Menurut Jamal, widyaiswara  Balai Diklat Keagamaan Surabaya, model pembelajaran yang diterapkan saat mengajar perlu memperhatikan kondisi siswa, sarana dan prasarana yang  ada, bahan ajar dan kondisi guru. Ada beberapa model pembelajran yang ia jelaskan diantaranya, Pembelajaran Quantum, Jigsaw,  Kontekstual,  Kooperatif,  Realaistik, Problem Solving, Problem Terbuka,  Pembelajaran Bersiklus,  Reciprocal Learning dll.


Dalam penjelasan Jamal, pembelajran quantum (quantum learning) adalah sebuah model pembelajaran di mana siswa mmapu memepertajam pemahaman dan daya ingat serta memporses pembelajaran menjadi bermakna, menyenangkan dan bermanfaat dengan cara menggabungkan kegiatan antara bermain dan bekerja. Proses pembelajaran tersebut menjadi efektif dan bermakna apabila ada interaksi antara siswa, sumber belajar dan materi, kondisi ruang kelas yang mendukung, sarana serta penciptaan kondisi kegiatan belajar yang bervariasi. Tujuan dari pembelajaran quantum adalah menciptakan  lingkungan belajar yang efektif, proses belajar yang  menyenangkan, menyesuaikann antara kemampuan dengan apa yang dibutuhkan otak dan mempercepat proses pembelajaran.

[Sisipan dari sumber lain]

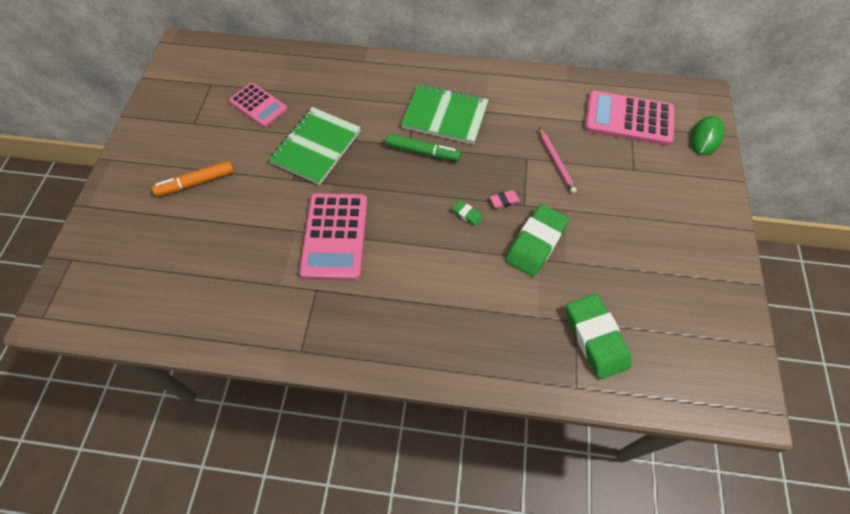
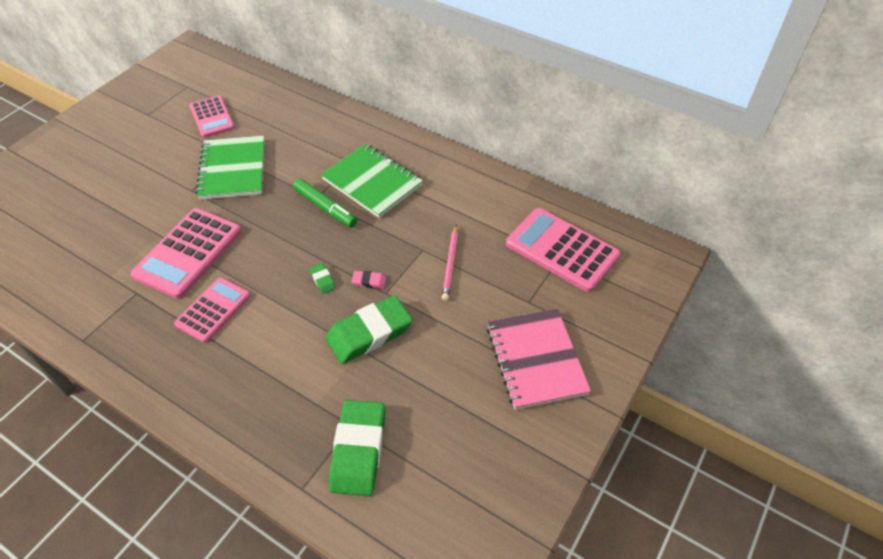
camera: 25 degrees right, 10 degrees down
(196, 182) = (111, 164): orange marker -> none
(316, 147) = (233, 169): green notebook -> green notebook turned 60 degrees counterclockwise
(395, 276) = (213, 310): none -> pink calculator
(670, 212) = (536, 360): none -> pink notebook
(705, 137) = (637, 299): green mouse -> none

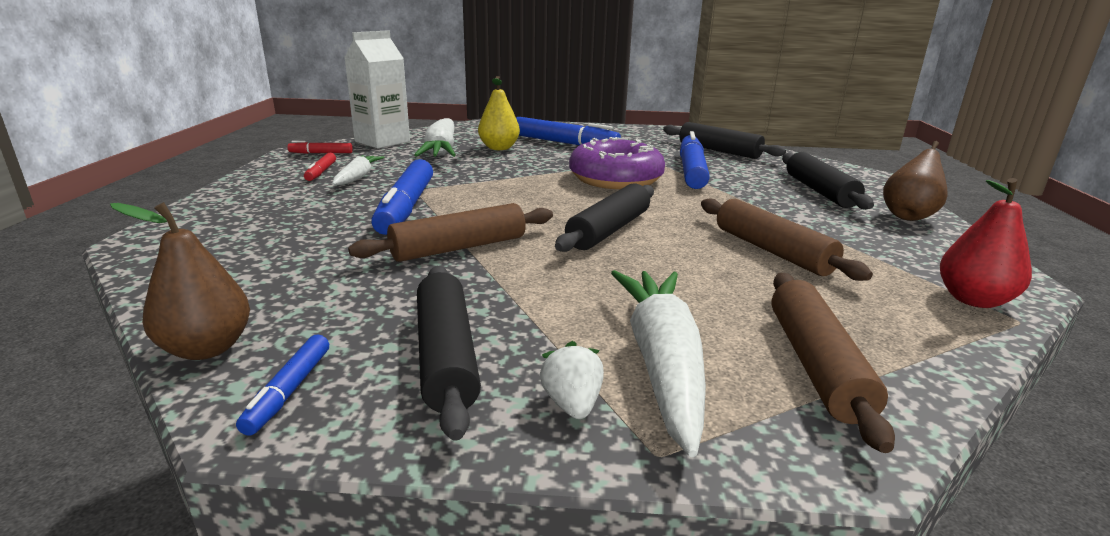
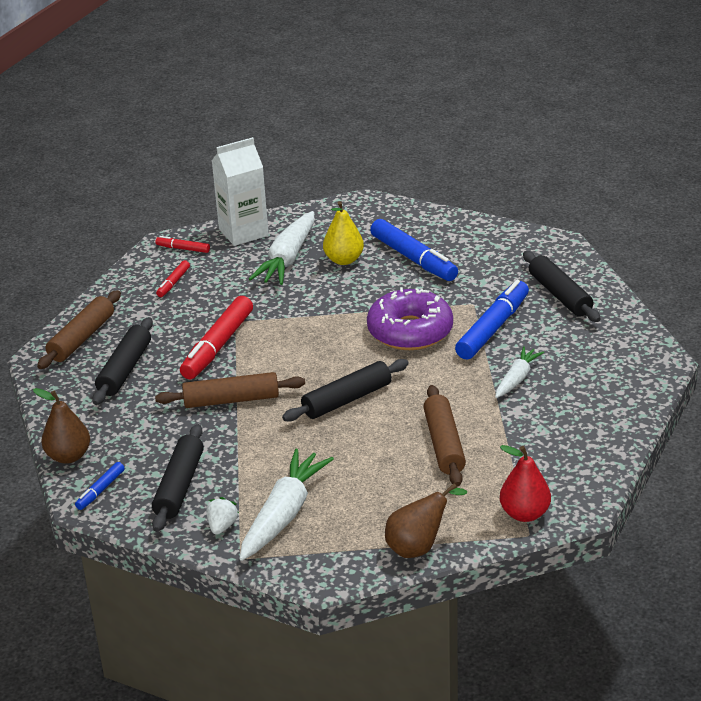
camera: 25 degrees right, 10 degrees up
(357, 177) = (199, 296): white carrot -> white carrot (516, 379)
(406, 208) = (218, 346): blue marker -> red marker
(815, 364) = (364, 533): brown rolling pin -> brown rolling pin (81, 338)
(820, 191) = (577, 379): black rolling pin -> black rolling pin (125, 369)
(909, 215) = (611, 425): brown pear -> brown pear (418, 547)

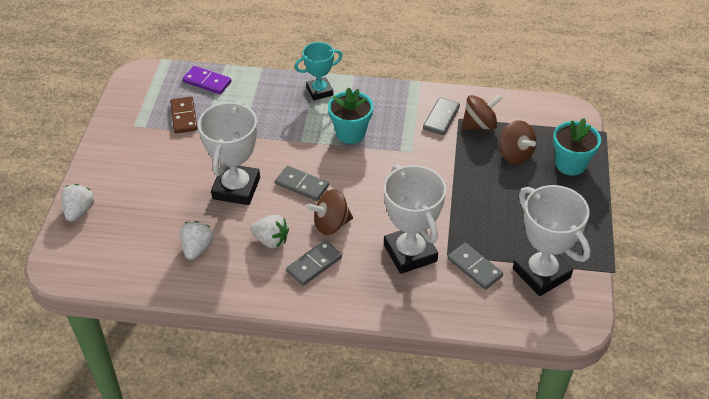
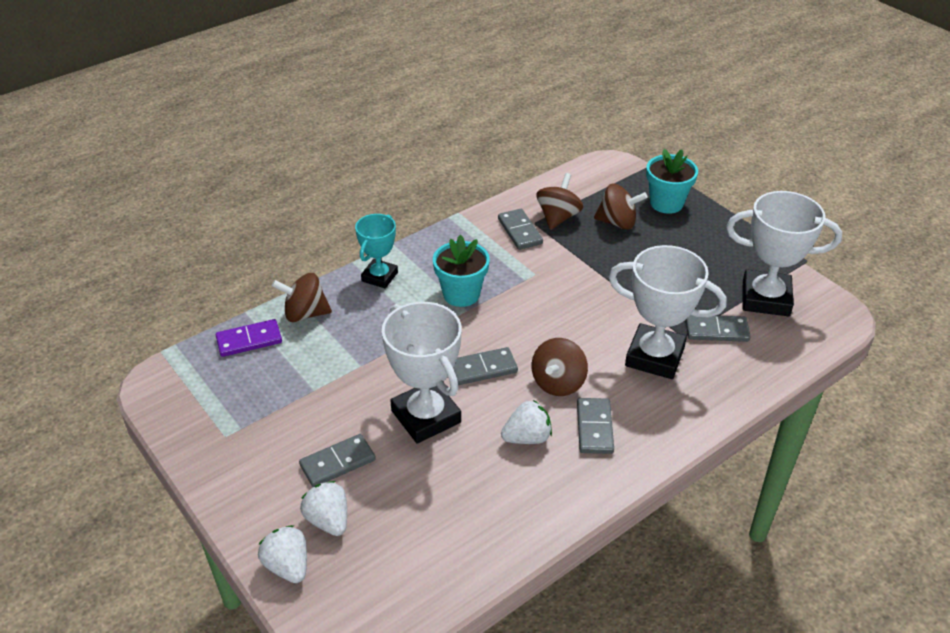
camera: 45 degrees left, 5 degrees down
(164, 179) = (338, 463): none -> grey domino
(184, 116) = (271, 389): brown domino -> none
(197, 248) = (469, 500): white strawberry -> white strawberry (328, 520)
(253, 86) = (305, 313): none -> brown spinning top

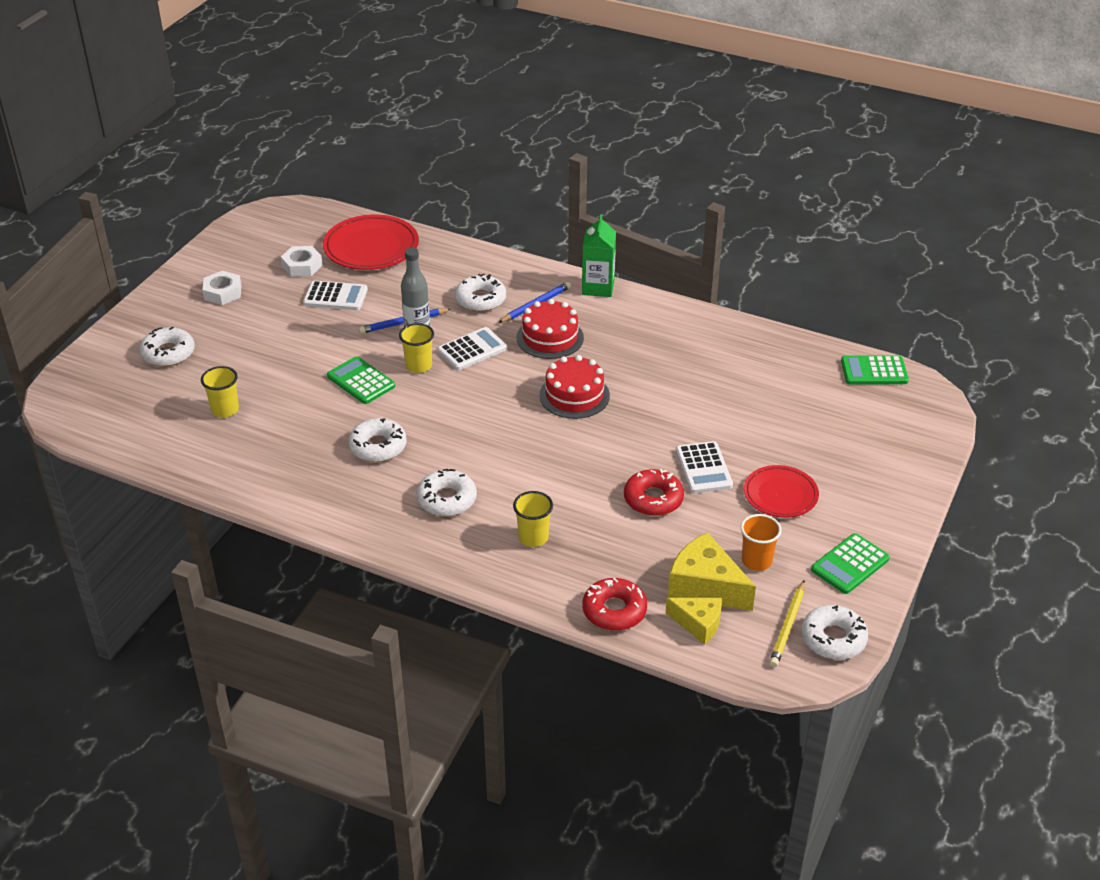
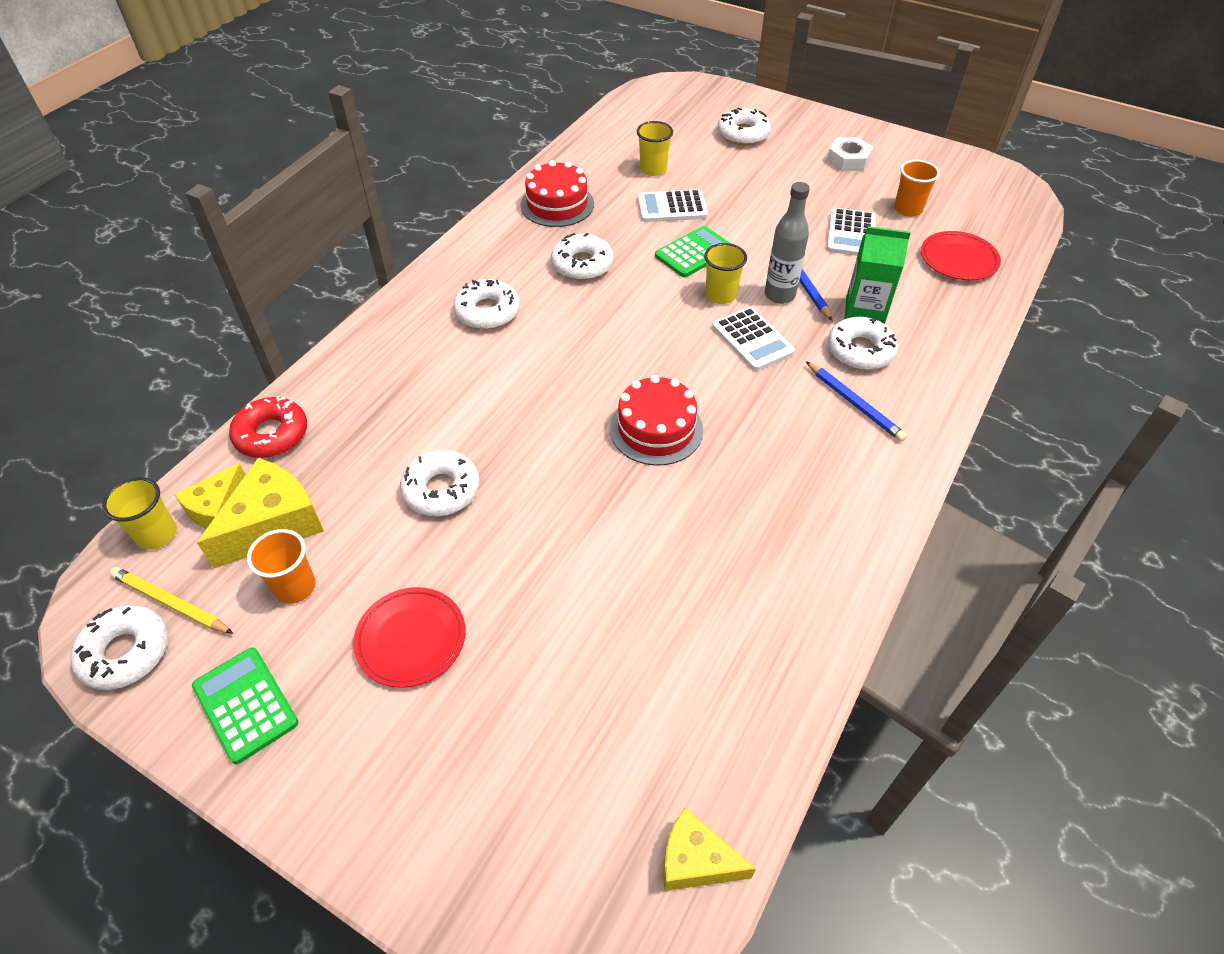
camera: 95 degrees right, 10 degrees up
(302, 266) = (908, 209): white nut -> orange cup
(371, 248) = (958, 260): red plate -> red plate, size x0.64
(533, 537) = (408, 375): yellow cup -> yellow cup (157, 534)
(550, 337) = (780, 413): red cake -> red cake (557, 204)
(598, 287) = (907, 474): green carton -> green carton (864, 312)
(653, 499) = (441, 490): red donut -> white donut
(703, 468) = (487, 552): white calculator -> white calculator (672, 207)
(874, 371) = (696, 861): green calculator -> yellow cheese

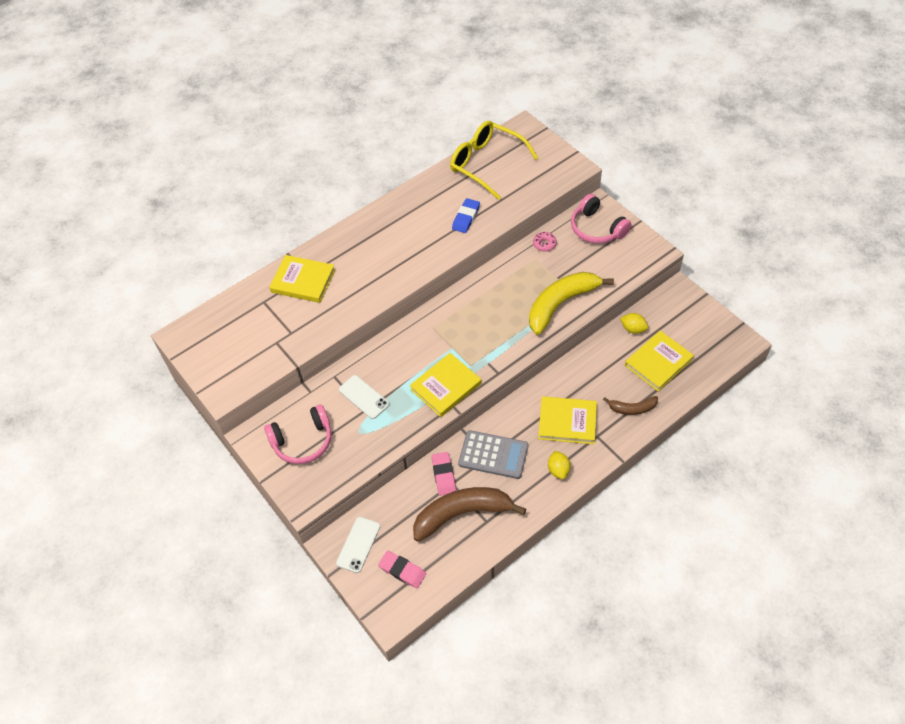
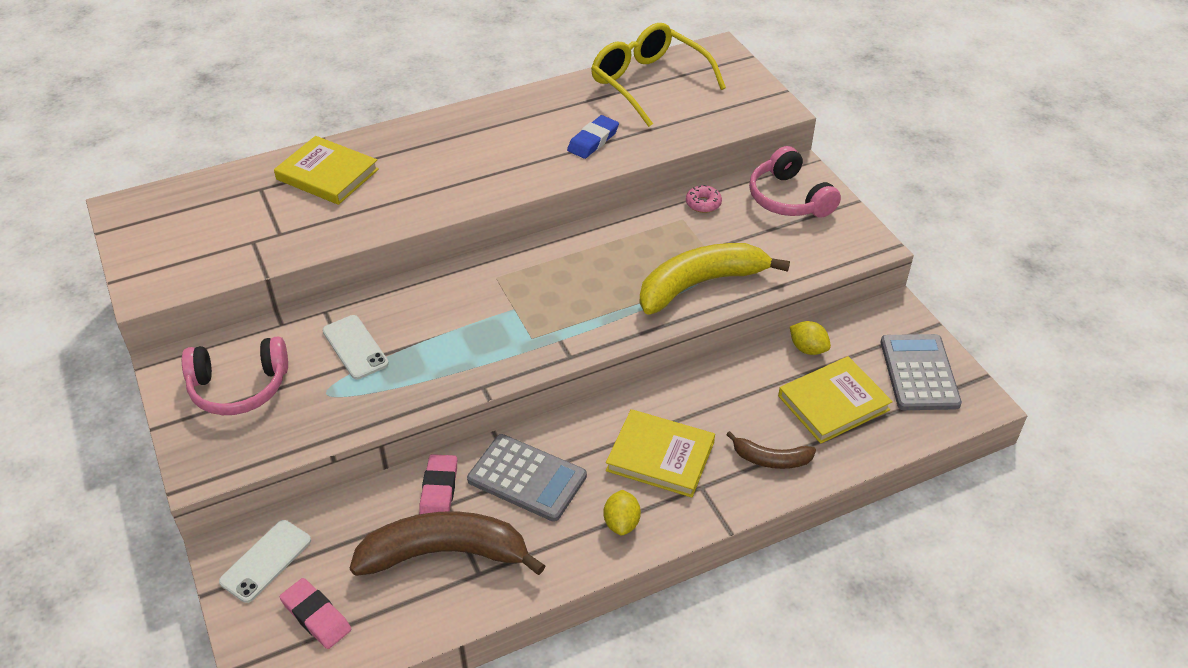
camera: 10 degrees right, 10 degrees down
(445, 386) = (482, 358): yellow book -> none
(703, 330) = (919, 373): none -> grey calculator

Sedangkan pembealjaran Jigsaw menurut Jamal adalah model pembelajaran kooperatif  yang dilaksanakan dengan  menakankan pada kerja sama antara siswa dengan siswa lain. Dalam model tersebut, siswa akan lebih banyak berkomunikasi dengan siswa lain dalam kelompoknya  dan beratanggung jawab atas keberhasilan kelompok. Biasanya kelompok yang dibentuk adalah kelompok kecil yang beranggotakan 4 sampai 6 orang. Pada tiap kelompok diberikan permasalahan yang berbeda untuk selanjutnya mereka pecahkan.


Para peserta yang rata-rata adalah ustadz pada madrasah diniyah tersebut sangat bersemangat  mengikuti materi. Mereka mengaku mendapatkan pengetahuan baru dan akan menerapkan model pembelajaran yang sesuai dengan kondisi madrasahnya.(AF).